Mircea Mustata's course, winter 2012

Diophantine Approximation and Abelian Varieties

Mircea Mustata

Disclaimer: my notes do not always faithfully reflect what was actually said during the corresponding lectures.

Lecture 1 in PDF and DJVU (01/04/2012). The lecture was devoted to an overview of the course and an introduction to
abelian varieties, including the Rigidity Lemma and some applications as well as an introduction to the base change theorem.
Lecture 2 in PDF and DJVU (01/06/2012). The lecture was mostly devoted to the statement of the base change theorem
and of the semicontinuity theorem; the seesaw theorem; the statement of the theorem of the cube (which will be proved
next time) and some applications of the theorem of the cube to abelian varieties.

## Task brief
According to the course page, which theorem was stated in Lecture 2 but left to be proved in the next lecture?

## Data shown
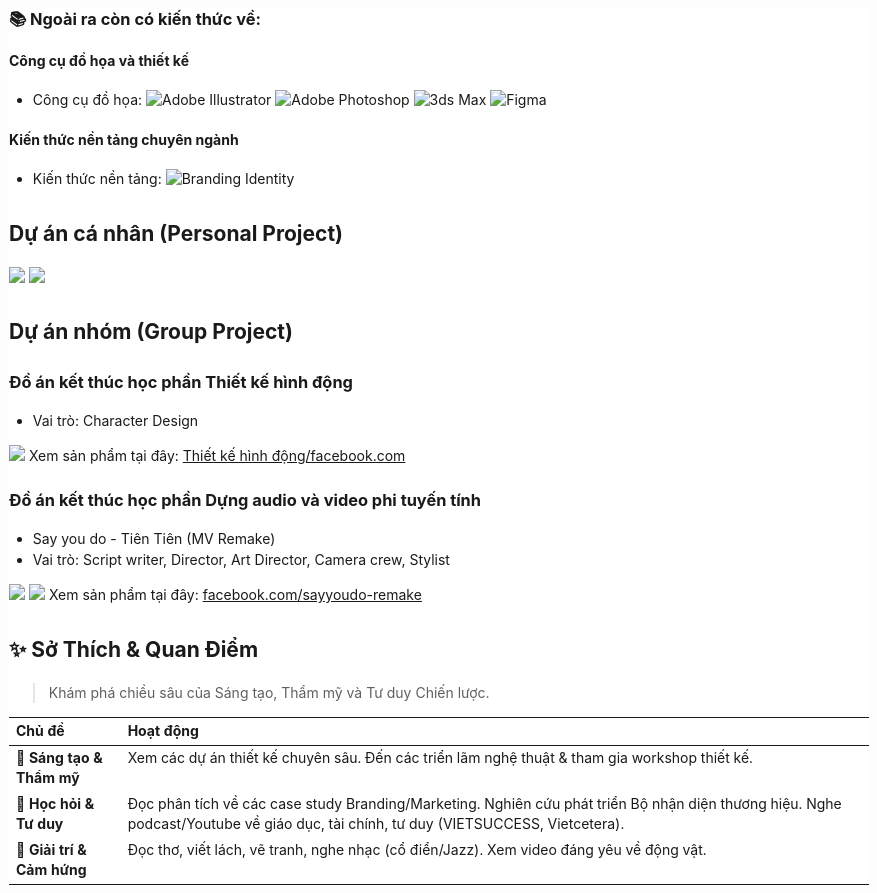 ### 📚 Ngoài ra còn có kiến thức về:

#### Công cụ đồ họa và thiết kế
- Công cụ đồ họa: 
  ![Adobe Illustrator](https://img.shields.io/badge/Adobe%20Illustrator-FF9A00?style=flat&logo=adobe-illustrator&logoColor=white) 
  ![Adobe Photoshop](https://img.shields.io/badge/Adobe%20Photoshop-31A8FF?style=flat&logo=adobe-photoshop&logoColor=white) 
  ![3ds Max](https://img.shields.io/badge/3ds%20Max-000000?style=flat&logo=autodesk&logoColor=white) 
  ![Figma](https://img.shields.io/badge/Figma-F24E1E?style=flat&logo=figma&logoColor=white)

#### Kiến thức nền tảng chuyên ngành
- Kiến thức nền tảng:
  ![Branding Identity](https://img.shields.io/badge/Branding%20Identity-E73E8A?style=flat&logo=handshake&logoColor=white)


## Dự án cá nhân (Personal Project)

<img src="https://raw.githubusercontent.com/baochau-cmyk/baochau-cmyk/main/3dpj-1.png"/>
<img src="https://raw.githubusercontent.com/baochau-cmyk/baochau-cmyk/main/3dpj.png"/>

## Dự án nhóm (Group Project)

   ### Đồ án kết thúc học phần Thiết kế hình động
  
   - Vai trò: Character Design
   
<img src="https://raw.githubusercontent.com/baochau-cmyk/baochau-cmyk/main/hinhdong.png"/> Xem sản phẩm tại đây: [Thiết kế hình động/facebook.com](https://www.facebook.com/bao.chau.997306/videos/437898679390990)

   ### Đồ án kết thúc học phần Dựng audio và video phi tuyến tính
   - Say you do - Tiên Tiên (MV Remake)
   - Vai trò: Script writer, Director, Art Director, Camera crew, Stylist
   
<img src="https://raw.githubusercontent.com/baochau-cmyk/baochau-cmyk/main/thumb1.png"/> <img src="https://raw.githubusercontent.com/baochau-cmyk/baochau-cmyk/main/thumb2.jpg"/> Xem sản phẩm tại đây: [facebook.com/sayyoudo-remake](https://www.facebook.com/bao.chau.997306/videos/726893959906067)


## ✨ Sở Thích & Quan Điểm

> Khám phá chiều sâu của Sáng tạo, Thẩm mỹ và Tư duy Chiến lược.

| Chủ đề | Hoạt động |
| :--- | :--- |
| **🎨 Sáng tạo & Thẩm mỹ** | Xem các dự án thiết kế chuyên sâu. Đến các triển lãm nghệ thuật & tham gia workshop thiết kế. |
| **🧠 Học hỏi & Tư duy** | Đọc phân tích về các case study Branding/Marketing. Nghiên cứu phát triển Bộ nhận diện thương hiệu. Nghe podcast/Youtube về giáo dục, tài chính, tư duy (VIETSUCCESS, Vietcetera). |
| **🧘 Giải trí & Cảm hứng** | Đọc thơ, viết lách, vẽ tranh, nghe nhạc (cổ điển/Jazz). Xem video đáng yêu về động vật. |
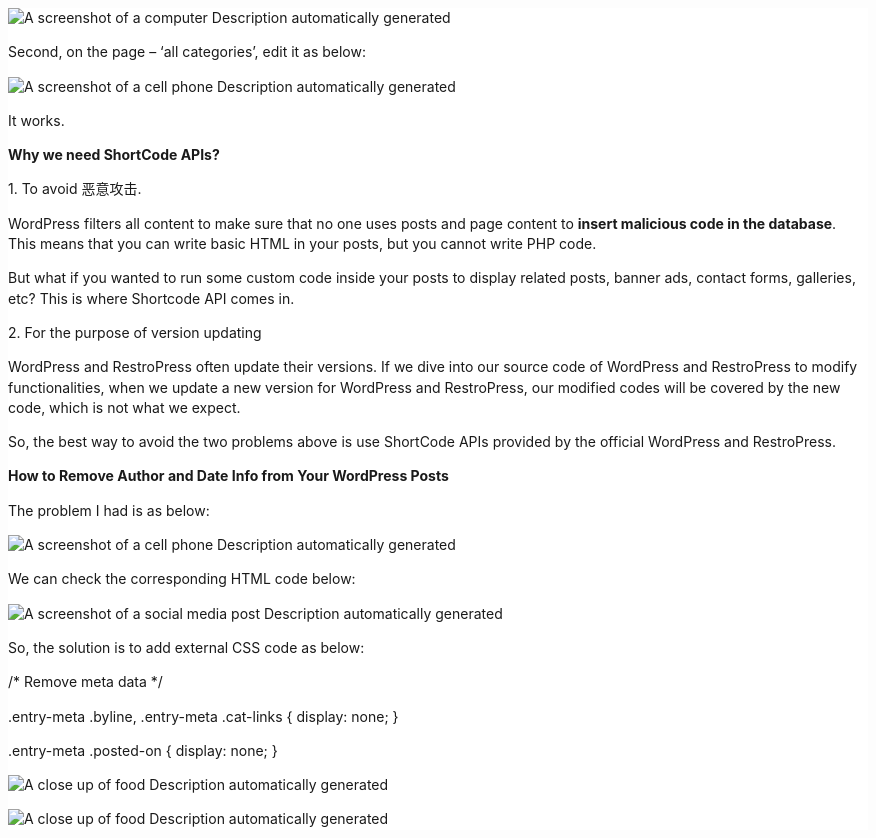 ![A screenshot of a computer Description automatically
generated](media/image24.png)

Second, on the page – ‘all categories’, edit it as below:

![A screenshot of a cell phone Description automatically
generated](media/image25.png)

It works.

**<span class="underline">Why we need ShortCode APIs?</span>**

1\. To avoid 恶意攻击.

WordPress filters all content to make sure that no one uses posts and
page content to **insert malicious code in the database**. This means
that you can write basic HTML in your posts, but you cannot write PHP
code.

But what if you wanted to run some custom code inside your posts to
display related posts, banner ads, contact forms, galleries, etc? This
is where Shortcode API comes in.

2\. For the purpose of version updating

WordPress and RestroPress often update their versions. If we dive into
our source code of WordPress and RestroPress to modify functionalities,
when we update a new version for WordPress and RestroPress, our modified
codes will be covered by the new code, which is not what we expect.

So, the best way to avoid the two problems above is use ShortCode APIs
provided by the official WordPress and RestroPress.

**How to Remove Author and Date Info from Your WordPress Posts**

The problem I had is as below:

![A screenshot of a cell phone Description automatically
generated](media/image26.png)

We can check the corresponding HTML code below:

![A screenshot of a social media post Description automatically
generated](media/image27.png)

So, the solution is to add external CSS code as below:

/\* Remove meta data \*/

.entry-meta .byline, .entry-meta .cat-links { display: none; }

.entry-meta .posted-on { display: none; }

![A close up of food Description automatically
generated](media/image28.png)

![A close up of food Description automatically
generated](media/image29.png)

## Solution
The theorem of the cube.